- **DIRECTION**
Quote each of the rows below word for word, leaving nothing out.

====== PROVIDED ENTRIES

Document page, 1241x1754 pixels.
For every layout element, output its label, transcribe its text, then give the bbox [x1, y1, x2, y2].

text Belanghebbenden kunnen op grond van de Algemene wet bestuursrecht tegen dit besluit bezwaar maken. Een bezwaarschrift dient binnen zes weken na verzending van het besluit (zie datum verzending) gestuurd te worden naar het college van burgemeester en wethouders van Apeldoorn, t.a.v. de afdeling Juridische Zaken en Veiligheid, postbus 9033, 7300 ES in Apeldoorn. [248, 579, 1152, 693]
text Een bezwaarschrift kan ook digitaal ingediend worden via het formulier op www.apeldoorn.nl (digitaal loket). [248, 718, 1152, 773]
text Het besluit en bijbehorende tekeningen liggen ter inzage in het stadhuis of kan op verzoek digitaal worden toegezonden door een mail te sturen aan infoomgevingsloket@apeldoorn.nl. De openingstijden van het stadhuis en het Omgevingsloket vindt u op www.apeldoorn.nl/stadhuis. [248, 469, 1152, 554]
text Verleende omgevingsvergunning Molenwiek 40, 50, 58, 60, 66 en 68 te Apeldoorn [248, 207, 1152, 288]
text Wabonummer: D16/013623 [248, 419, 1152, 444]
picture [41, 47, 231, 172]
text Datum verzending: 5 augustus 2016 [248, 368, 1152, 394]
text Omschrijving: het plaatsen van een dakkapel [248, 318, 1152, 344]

============

- **FINISHED EXERCISE**
Document page, 1241x1754 pixels.
For every layout element, output its label, transcribe its text, then give the bbox [x1, y1, x2, y2].

text Belanghebbenden kunnen op grond van de Algemene wet bestuursrecht tegen dit besluit bezwaar maken. Een bezwaarschrift dient binnen zes weken na verzending van het besluit (zie datum verzending) gestuurd te worden naar het college van burgemeester en wethouders van Apeldoorn, t.a.v. de afdeling Juridische Zaken en Veiligheid, postbus 9033, 7300 ES in Apeldoorn. [248, 579, 1152, 693]
text Een bezwaarschrift kan ook digitaal ingediend worden via het formulier op www.apeldoorn.nl (digitaal loket). [248, 718, 1152, 773]
text Het besluit en bijbehorende tekeningen liggen ter inzage in het stadhuis of kan op verzoek digitaal worden toegezonden door een mail te sturen aan infoomgevingsloket@apeldoorn.nl. De openingstijden van het stadhuis en het Omgevingsloket vindt u op www.apeldoorn.nl/stadhuis. [248, 469, 1152, 554]
text Verleende omgevingsvergunning Molenwiek 40, 50, 58, 60, 66 en 68 te Apeldoorn [248, 207, 1152, 288]
text Wabonummer: D16/013623 [248, 419, 1152, 444]
picture [41, 47, 231, 172]
text Datum verzending: 5 augustus 2016 [248, 368, 1152, 394]
text Omschrijving: het plaatsen van een dakkapel [248, 318, 1152, 344]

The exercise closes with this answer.